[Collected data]
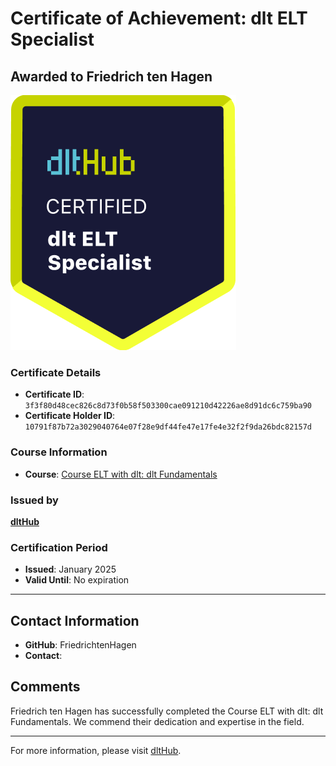 
# Certificate of Achievement: dlt ELT Specialist

## Awarded to **Friedrich ten Hagen**

![Course Image](../badges/dlt_ELT_specialist.png)

### Certificate Details
- **Certificate ID**: `3f3f80d48cec826c8d73f0b58f503300cae091210d42226ae8d91dc6c759ba90`
- **Certificate Holder ID**: `10791f87b72a3029040764e07f28e9df44fe47e17fe4e32f2f9da26bdc82157d`

### Course Information
- **Course**: [Course ELT with dlt: dlt Fundamentals](https://github.com/dlt-hub/dlthub-education/tree/main/courses/dlt_fundamentals_dec_2024)

### Issued by
[**dltHub**](https://dlthub.com/) 

### Certification Period
- **Issued**: January 2025
- **Valid Until**: No expiration

---

## Contact Information
- **GitHub**: FriedrichtenHagen
- **Contact**: 

## Comments
Friedrich ten Hagen has successfully completed the Course ELT with dlt: dlt Fundamentals. We commend their dedication and expertise in the field.

---

For more information, please visit [dltHub](https://dlthub.com/).
    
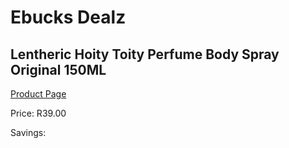 
# Ebucks Dealz
## Lentheric Hoity Toity Perfume Body Spray Original 150ML
[Product Page](https://www.ebucks.com/web/shop/productSelected.do?prodId=1018687664&catId=1158500262)

Price: R39.00

Savings:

▶ _YOUR ASSIGNMENT_
Retype the entries exactly, skipping every picture.

▶ _RESPONSE AREA_
# Certificate of Achievement: dlt ELT Specialist

## Awarded to **Friedrich ten Hagen**

![Course Image](../badges/dlt_ELT_specialist.png)

### Certificate Details
- **Certificate ID**: `3f3f80d48cec826c8d73f0b58f503300cae091210d42226ae8d91dc6c759ba90`
- **Certificate Holder ID**: `10791f87b72a3029040764e07f28e9df44fe47e17fe4e32f2f9da26bdc82157d`

### Course Information
- **Course**: [Course ELT with dlt: dlt Fundamentals](https://github.com/dlt-hub/dlthub-education/tree/main/courses/dlt_fundamentals_dec_2024)

### Issued by
[**dltHub**](https://dlthub.com/) 

### Certification Period
- **Issued**: January 2025
- **Valid Until**: No expiration

---

## Contact Information
- **GitHub**: FriedrichtenHagen
- **Contact**: 

## Comments
Friedrich ten Hagen has successfully completed the Course ELT with dlt: dlt Fundamentals. We commend their dedication and expertise in the field.

---

For more information, please visit [dltHub](https://dlthub.com/).
    
# Ebucks Dealz
## Lentheric Hoity Toity Perfume Body Spray Original 150ML
[Product Page](https://www.ebucks.com/web/shop/productSelected.do?prodId=1018687664&catId=1158500262)

Price: R39.00

Savings:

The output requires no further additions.